Proses yang dipilih dalam Pra Rancangan ini adalah proses Saponifikasi Trigliserida dengan mempertimbangkan faktor-faktor sebagai berikut : 1. Suhu operasi dan tekanan relatif lebih rendah dari dua proses yang lain sehingga lebih hemat dalam pemakaian energi dan desain peralatan lebih sederhana. 2. Proses lebih sederhana dibandingkan dua proses yang lain. 3. Bahan baku tersedia dari proses pengolahan sawit menjadi minyak sawit. 4. Diharapkan konversi reaksi dapat mencapai 99,5% sehingga secara ekonomis proses ini sangat layak didirikan dalam skala pabrik. 5. Sabun yang dihasilkan mudah dimurnikan dan memiliki kemurnian tinggi.

2.7. Deskripsi Proses

Proses Saponifikasi ini dapat dibagi menjadi tiga tahap proses, yaitu: 1. Tahap persiapan umpan 2. Tahap reaksi Saponifikasi Trigliserida 3. Tahap pengeringan dan Finishing sabun

2.7.1 Tahap persiapan umpan Umpan terdiri dari RBDPS (Refined Bleached Deodorized Palm Stearin) dan NaOH. RBDPS di masukkan kedalam tangki yang dilengkapi dengan pemanas, dipanaskan terlebih dahulu menggunakan Steam sampai suhu 900C sebelum dipompa ke dalam reaktor. Sedangkan NaOH dilarutkan dalam air proses yang bersuhu 300 C sampai konsentrasi masing-masing 50% massa. RBDPS dan campuran larutan NaOH kemudian dipompakan ke dalam reaktor. 2.7.2 Tahap reaksi Saponifikasi Trigliserida RBDPS, dan campuran larutan NaOH dipompakan masuk kedalam reaktor (tangki pencampur) yang diberi jaket pemanas untuk di panaskan sampai suhu 900C untuk dihomogenkan dan sekaligus bereaksi membentuk sabun dan air.

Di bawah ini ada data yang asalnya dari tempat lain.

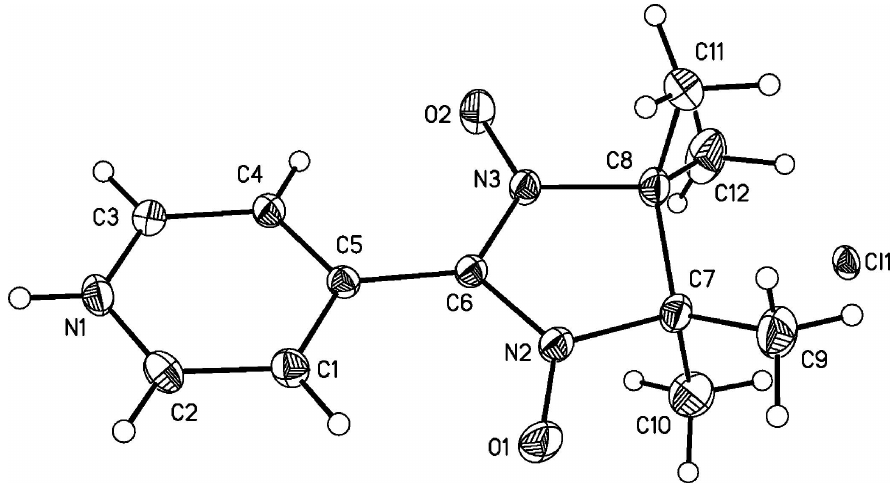
Figure 1 ORTEP drawing of the title compound with atom labeling. The thermal ellipsoids are drawn at 30% probability level. 4,4,5,5-Tetramethyl-2-(4-pyridinio)imidazoline-1-oxyl-3-oxide chloride Crystal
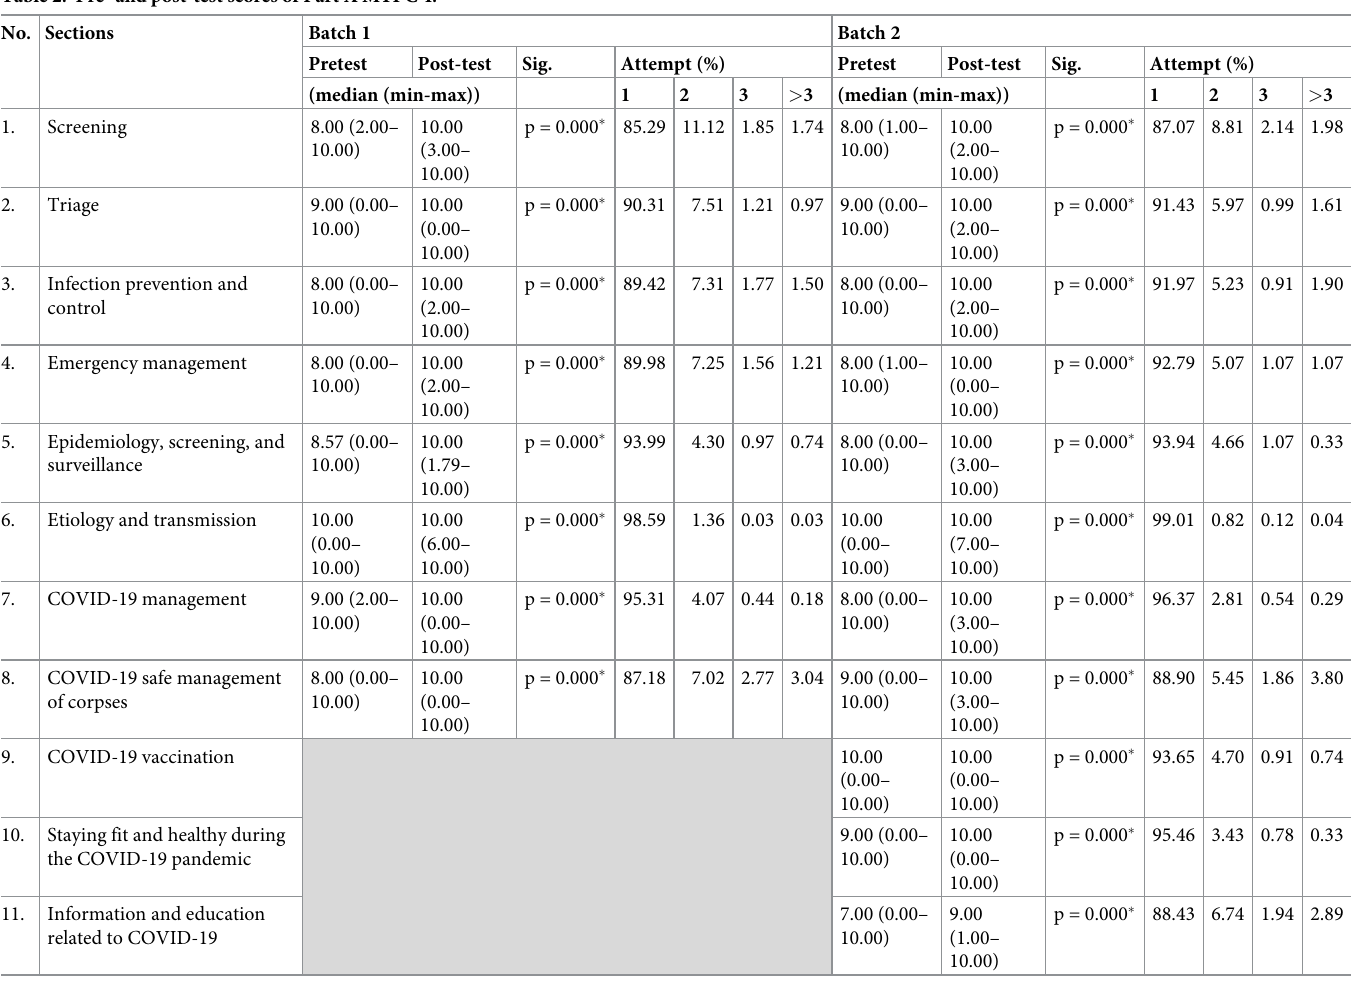
Table 2. Pre- and post-test scores of Part A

Lebih dari 99,5% lemak / minyak berhasil disaponifikasi pada proses ini dengan waktu tinggal 1,8 jam dan kondisi operasi 900C tekanan 1 atm (Spitz,1995). Hasil reaksi kemudian dipompakan ke unit pemisah separator yang bekerja dengan prinsip perbedaandensitas. Pada unit ini akan terbentuk dua lapisan, yaitu lapisan sabun pada bagian atas dan lapisan Impurities pada bagian bawah. Impurities terdiri dari gliserol, sisa alkali dan air yang secara keseluruhan membentuk lapisan yang lebih berat dari sabun sehingga berada pada lapisan bagian bawah di dalam pemisah statis. Proses selanjutnya adalah penambahan aditif dan pengeringan sabun dalam unit pengeringan (dryer). Zat aditif yang ditambahkan adalah gliserin, yang berfungsi sebagai pelembut dan pelembab pada kulit, EDTA yang berfungsi sebagai surfaktan pada sabun (pembersih dan pemutih) yang dapat mengangkat kotoran pada kulit. Dan Pewangi (Essential) yang berfungsi untuk memberikan kesegaran dan keharuman pada sabun. Zat tambahan ini dicampurkan dalam Tangki Pencampur yang dilengkapi oleh jaket pemanas untuk menjaga sabun tetap cair (suhu tetap) dan campuran homogen. Jumlah aditif yang ditambahkan sesuai dengan spesifikasi mutu yang diinginkan seperti pada table 2.2. Tahap berikutnya adalah proses pengeringan sabun. Kandungan air dalam sabun biasanya diturunkan dari 30 - 35% ke 8 - 18% (Riegel, 1985). Unit pengeringan sabun ini biasanya berupa unit vakum spray chamber. 2.7.3 Tahap Pengeringan dan Finishing Sabun Pengeringan sabun dilakukan dalam unit vakum Spray Chamber. Campuran sabun cair dari Tangki Pencampur dipompa ke unit Flash Drum, dimana sabun mengalami proses Flash pada 1 atm sehingga dihasilkan uap air jenuh bersuhu 100OC yang terpisah dari sabun dan keluar melalui bagian atas Flash Drum. Kandungan air dalam sabun yang keluar dari bagian bawah Flash Drum direncanakan tinggal 18% sebelum dikeringkan lebih lanjut dalam vakum dryer. Sabun kemudian ditransfer keunit vakum Spray Chamber. Kondisi vakum dihasilkan dengan menggunakan pompa vakum. Dari unit pengeringan ini sabun yang dihasilkan berupa serpihan (flake) dan dengan bantuan Conveyor dikirim ke

unit Finishing yang terdiri dari satuan mesin pembentukan sabun batang dan disebut Bar Soap Finishing Machine (BSFM). Dari unit ini sabun ditransfer ke unit penyimpanan dengan bantuan Conveyor untuk penimbunan sementara sebelum dijual.